Programs usually implement their own Pseudorandom number generator (PRNG), both for better quality random numbers than standard library functions, and also for reproducibility.
- This means that whatever platform the program is run on, it will use the exact same set of Zobrist keys.
- This is also useful for things like opening books, where the positions in the book can be stored by hash key and be used portably across machines, considering endianess.
Runtime
To get the Zobrist hash code of a certain position, the hash key is initialized by xoring all random numbers linked to the given feature.
For example, the starting position:
[Hash for White Rook on a1] xor [White Knight on b1] xor [White Bishop on c1] xor ... ( all pieces ) ... xor [White castling short] xor [White castling long] xor ... ( all castling rights )
NOTE: The fact that xor-operation is own inverse and can be undone by using the same xor-operation again, is often used by chess engines.
- It allows a fast incremental update of the hash key during make or unmake moves.
Another example, for a White Knight that jumps from b1 to c3 capturing a Black Bishop, these operations are performed:
[Original Hash of position] xor [Hash for White Knight on b1] ... ( removing the knight from b1 ) ... xor [Hash for Black Bishop on c3] ( removing the captured bishop from c3 ) ... xor [Hash for White Knight on c3] ( placing the knight on the new square ) ... xor [Hash for Black to move] ( change sides)
What size the hash keys should have
Smaller hash keys are faster and more space efficient, while larger ones reduce the risk of a hash collision.
- A collision occurs if two positions map the same key.

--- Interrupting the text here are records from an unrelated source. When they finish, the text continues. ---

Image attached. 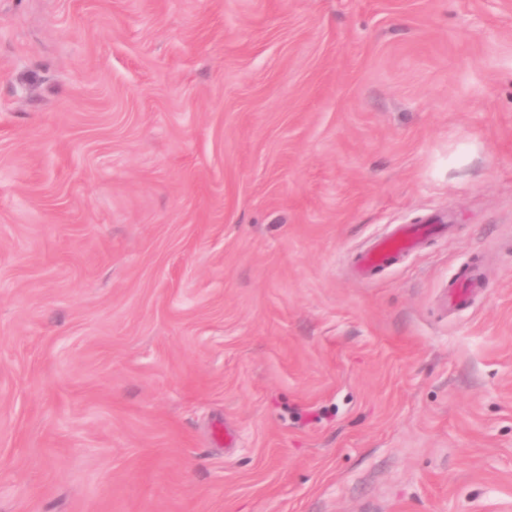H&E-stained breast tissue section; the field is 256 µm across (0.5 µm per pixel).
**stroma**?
Returning <instances> with one entry per match:
<instances>
[{
    "mask_svg": "<svg viewBox=\"0 0 512 512\" xmlns=\"http://www.w3.org/2000/svg\"><path fill=\"white\" fill-rule=\"evenodd\" d=\"M0 512H512V0H0ZM446 224H415L391 237L378 241L372 249L361 254V267L373 268L390 262L399 253L413 249L422 239L445 229ZM482 281L476 272H469L461 278L449 292V300L455 304H465L476 288H481Z\"/></svg>",
    "mask_w": 512,
    "mask_h": 512,
    "instance_id": "35a3bbf8",
    "label": "stroma"
}]
</instances>
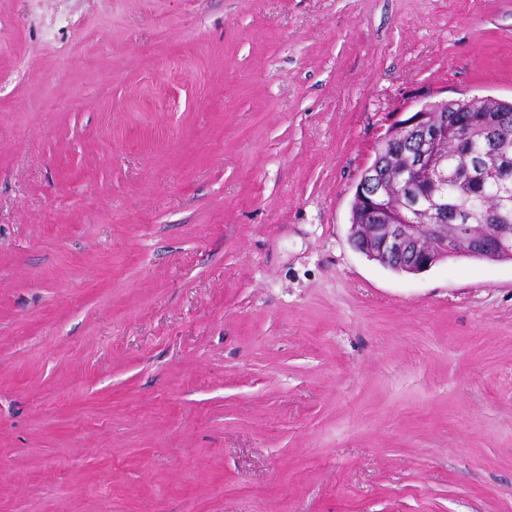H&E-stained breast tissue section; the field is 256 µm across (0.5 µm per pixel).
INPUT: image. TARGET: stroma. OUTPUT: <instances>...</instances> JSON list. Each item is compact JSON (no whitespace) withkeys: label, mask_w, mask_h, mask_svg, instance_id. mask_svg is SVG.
I'll return each mask as SVG.
<instances>
[{"label":"stroma","mask_w":512,"mask_h":512,"mask_svg":"<svg viewBox=\"0 0 512 512\" xmlns=\"http://www.w3.org/2000/svg\"><path fill=\"white\" fill-rule=\"evenodd\" d=\"M512 0H0V512H512V261L350 208Z\"/></svg>","instance_id":"obj_1"}]
</instances>
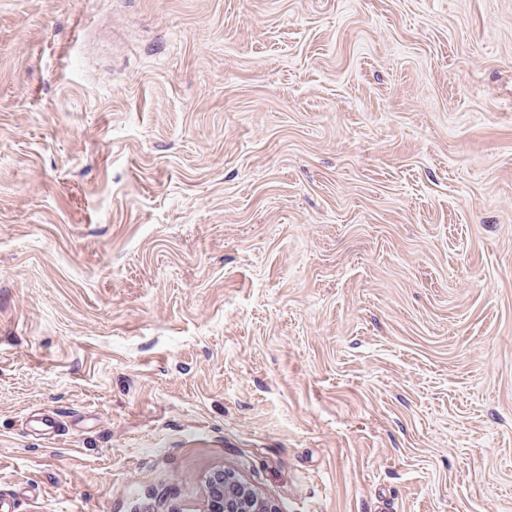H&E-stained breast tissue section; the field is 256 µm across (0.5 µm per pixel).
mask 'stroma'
Here are the masks:
<instances>
[{
	"label": "stroma",
	"mask_w": 512,
	"mask_h": 512,
	"mask_svg": "<svg viewBox=\"0 0 512 512\" xmlns=\"http://www.w3.org/2000/svg\"><path fill=\"white\" fill-rule=\"evenodd\" d=\"M512 512V0H0V503ZM220 486L209 505V512H276L251 487L238 479H219Z\"/></svg>",
	"instance_id": "35a3bbf8"
}]
</instances>
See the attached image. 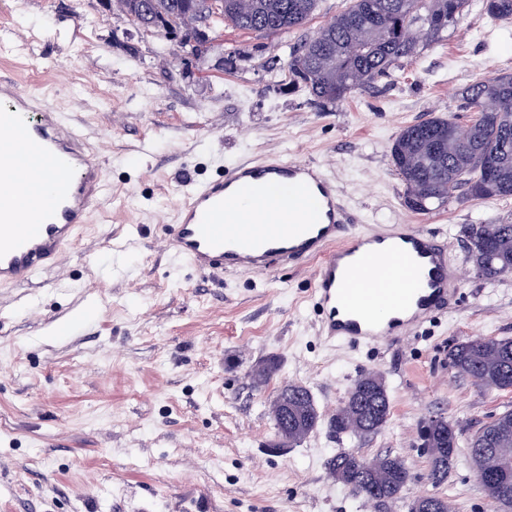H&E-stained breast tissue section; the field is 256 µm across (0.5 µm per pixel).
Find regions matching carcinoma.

- Usually 64 bit is used as a standard size in modern chess programs.
Collisions
Using too small a hash code, such as only 32 bits, may result in different positions being assigned the same hash code.

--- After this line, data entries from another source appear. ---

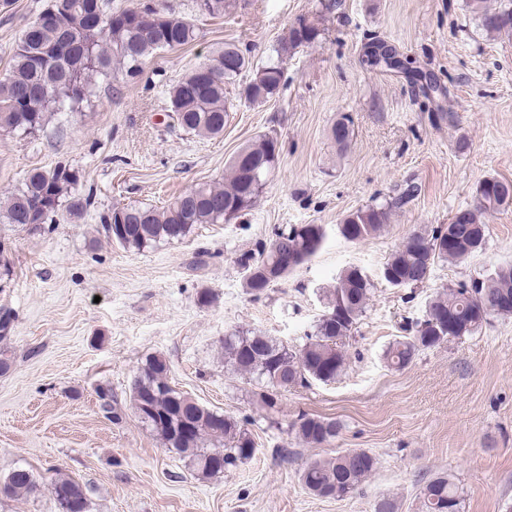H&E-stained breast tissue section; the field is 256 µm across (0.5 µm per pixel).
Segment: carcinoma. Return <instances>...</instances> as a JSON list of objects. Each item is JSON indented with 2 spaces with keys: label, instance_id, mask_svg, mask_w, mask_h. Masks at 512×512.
<instances>
[{
  "label": "carcinoma",
  "instance_id": "carcinoma-1",
  "mask_svg": "<svg viewBox=\"0 0 512 512\" xmlns=\"http://www.w3.org/2000/svg\"><path fill=\"white\" fill-rule=\"evenodd\" d=\"M483 30L512 36V0L490 7L486 0H469ZM226 0H193L195 15L224 16ZM199 35L194 20L156 3H140L112 11L109 0H48L46 7L22 30L12 49L9 69L0 76V131L34 136L55 116L76 112L95 94L98 82L114 73L135 78L142 64L159 51L193 43ZM320 30L303 18L275 47L277 61L252 65L236 42H226L204 67L183 76L168 91L167 111L178 117L177 130L204 138L224 134L229 88L250 73L246 101L260 106L283 85L282 58L313 44ZM339 149L350 140V119L343 115L331 127ZM280 146L277 136L265 133L242 148L230 162L224 181L200 183L162 206L130 203L98 213L105 238L132 251H144L181 241L198 224H222L236 219L259 198L267 176L276 166ZM82 174L70 164L49 170L33 169L20 186L4 193L0 224H55L65 216L81 217L94 207L93 193H79ZM415 188L409 186L396 198L372 203L347 214L338 225L340 234L356 242L380 234L393 208L409 202ZM512 204V182L487 178L475 188L474 204L456 212L447 224L417 231L392 251L382 267V278L396 288L414 289L425 283L439 262H463L483 249L486 214ZM325 239L321 224L277 227L267 240L256 243L237 259L247 293L260 298L268 288L314 257ZM293 264L280 265L283 256ZM371 281L358 267L344 269L336 286L324 291L325 311L305 343L290 347L252 329L224 336V359L234 372L260 385L254 393L257 406L274 413L284 393L312 381L330 383L344 370L348 352L343 339L351 336L366 311ZM512 296V264L499 266L489 275H478L469 284L445 288L429 298L422 319L411 326V335L394 340L384 357L389 366L403 369L422 350L470 335L494 316H512V308L498 305ZM13 312L0 306V374L13 364L8 340ZM170 366L161 355L145 359L134 377L130 401L142 411L140 421L152 429L162 447L189 460L204 477L224 472L251 460L257 443L246 428L248 419L205 407L170 382ZM100 408L113 420L122 409L112 389L98 390ZM334 420L302 415L291 430L308 445H321L336 437ZM377 468L376 457L353 449L329 459H314L300 473L302 487L319 498L350 496ZM8 497H26L37 491L32 473L13 470L4 480ZM82 500L78 512H90L91 502L82 485L66 477L51 484L56 504L62 494ZM420 512H464V498L445 473L424 481L419 493Z\"/></svg>",
  "mask_w": 512,
  "mask_h": 512
}]
</instances>
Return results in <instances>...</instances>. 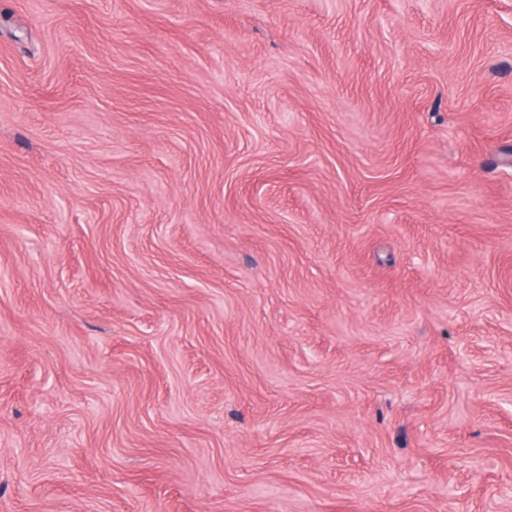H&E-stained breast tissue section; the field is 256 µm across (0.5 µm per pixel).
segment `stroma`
<instances>
[{
	"label": "stroma",
	"instance_id": "obj_1",
	"mask_svg": "<svg viewBox=\"0 0 512 512\" xmlns=\"http://www.w3.org/2000/svg\"><path fill=\"white\" fill-rule=\"evenodd\" d=\"M512 0H0V512H512Z\"/></svg>",
	"mask_w": 512,
	"mask_h": 512
}]
</instances>
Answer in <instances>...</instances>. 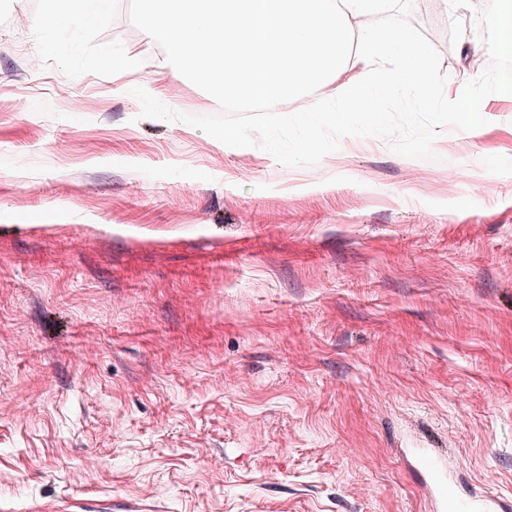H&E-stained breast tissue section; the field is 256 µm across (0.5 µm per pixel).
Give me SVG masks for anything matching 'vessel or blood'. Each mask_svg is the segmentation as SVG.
<instances>
[{"instance_id": "obj_1", "label": "vessel or blood", "mask_w": 512, "mask_h": 512, "mask_svg": "<svg viewBox=\"0 0 512 512\" xmlns=\"http://www.w3.org/2000/svg\"><path fill=\"white\" fill-rule=\"evenodd\" d=\"M418 462L429 477L443 512H512V501L498 496L487 494L475 499L461 498L445 477L444 455L440 449H422L418 453Z\"/></svg>"}]
</instances>
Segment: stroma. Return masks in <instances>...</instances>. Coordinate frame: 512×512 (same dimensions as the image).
<instances>
[{"label": "stroma", "instance_id": "obj_1", "mask_svg": "<svg viewBox=\"0 0 512 512\" xmlns=\"http://www.w3.org/2000/svg\"><path fill=\"white\" fill-rule=\"evenodd\" d=\"M129 0L80 34L0 0V512H437L415 464L512 498V100L435 159L232 151L161 102ZM453 79L464 0H413ZM129 50L116 74L99 50Z\"/></svg>", "mask_w": 512, "mask_h": 512}]
</instances>
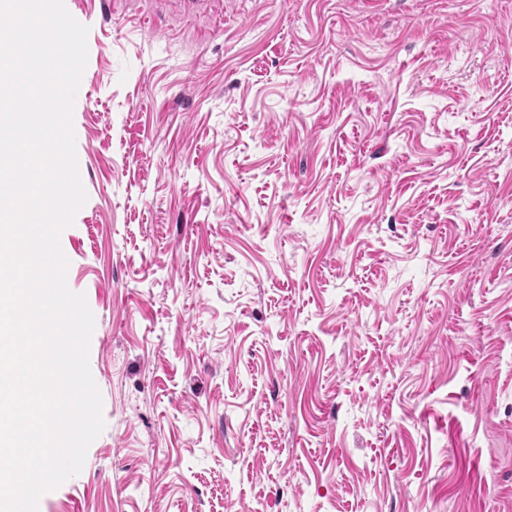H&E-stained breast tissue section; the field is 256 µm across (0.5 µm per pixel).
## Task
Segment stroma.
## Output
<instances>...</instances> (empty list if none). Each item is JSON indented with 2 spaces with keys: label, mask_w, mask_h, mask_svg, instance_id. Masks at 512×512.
Instances as JSON below:
<instances>
[{
  "label": "stroma",
  "mask_w": 512,
  "mask_h": 512,
  "mask_svg": "<svg viewBox=\"0 0 512 512\" xmlns=\"http://www.w3.org/2000/svg\"><path fill=\"white\" fill-rule=\"evenodd\" d=\"M65 4L105 429L38 512H512V0Z\"/></svg>",
  "instance_id": "stroma-1"
}]
</instances>
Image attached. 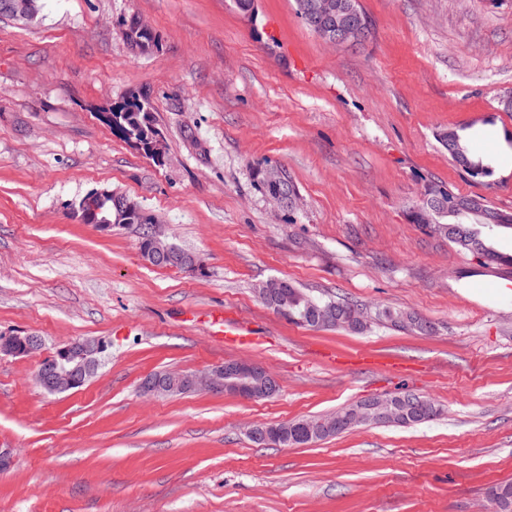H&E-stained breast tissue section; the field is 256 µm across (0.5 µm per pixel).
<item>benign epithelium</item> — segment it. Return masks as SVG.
Masks as SVG:
<instances>
[{"label": "benign epithelium", "instance_id": "1", "mask_svg": "<svg viewBox=\"0 0 512 512\" xmlns=\"http://www.w3.org/2000/svg\"><path fill=\"white\" fill-rule=\"evenodd\" d=\"M308 15L320 22L318 34L335 45H353V36L368 33L359 11L350 0L336 4V14L319 11L311 6ZM107 200L120 201L131 215H144L143 210L133 201L121 198V194L109 189H96L86 194L80 201L81 221L107 231L112 229V221L101 215V206ZM39 344L37 336H4L0 338V354L21 356ZM104 346L98 342H77L58 349L57 353L44 359L37 370L38 384L49 393H61L79 387L85 378L96 371L98 354ZM278 388L277 380L265 367L253 361H229L203 373L163 372L148 376L141 383V391L146 395H181L196 391L224 392L234 394L244 400H260L272 396ZM407 397L398 394L380 395L371 400L356 403L343 420H321L317 423L301 421L303 430L291 432L289 429L262 428L252 425L246 434L252 440L262 439L266 443L286 441L290 438L303 440L311 445L328 438V434L341 427L354 429L367 421L388 419L392 415L405 416L403 403Z\"/></svg>", "mask_w": 512, "mask_h": 512}]
</instances>
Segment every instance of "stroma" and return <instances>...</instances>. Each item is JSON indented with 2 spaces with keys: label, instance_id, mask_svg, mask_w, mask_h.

Programs have various strategies for deciding what to do when a clash occurs.
- Some programs attempt to store the position at the next location.
- If that location is found to be occupied also, the program can give up or it can replace the older of the two entries just examined.
- Most programs try more than once to find an unoccupied location.
A supposedly good hashing function workaround for clashing:
- Given a 64 bit (or whatever word size you want) take the low order “n” bits where “n” is log2 (tablesize) and use this as the “first” entry (x) to probe.
- Take the next “m” bits (for Cray Blitz, m=9 and use this as a “vector stride” (y) and then load eight words, table(x), table(x+y), table(x+2y), …, table(x+7y).
- One of these will be the one chosen to be replaced by the current store, or else one of these will be the “match” for the current lookup.
- The only minor difficulty to handle is that you do not dimension the table for (n) entries [table(n)] but, rather, we have to dimension the table larger [table(n+7*512)] to handle the positions where we hash to near the end of the table, and the vector loads would then step beyond the end…
- No, there is not a “modulus” mechanism for vector loads to make this load “wrap around” to the beginning.
Remember that a table entry contains a “key”, score, score type, best move, etc.
- This key must EXACTLY match the hash key before we consider this a “hit”.
- This means that the 64 bit hash key must match completely, even though we only used the low order “n” bits of this key to probe into the table.
- In fact, since we used the low order “n” bits to prob into the table, we do not even bother storing them since we “know” what they were already (which saves table space.)
NOTE: It is highly recommended to use 64-bit keys to not have to deal with collisions.
- A value of 48 bits has shown to be just as safe as 64, but 48 is not a reasonable size as 64 bit signatures are the natural signature length for 64 bit processors.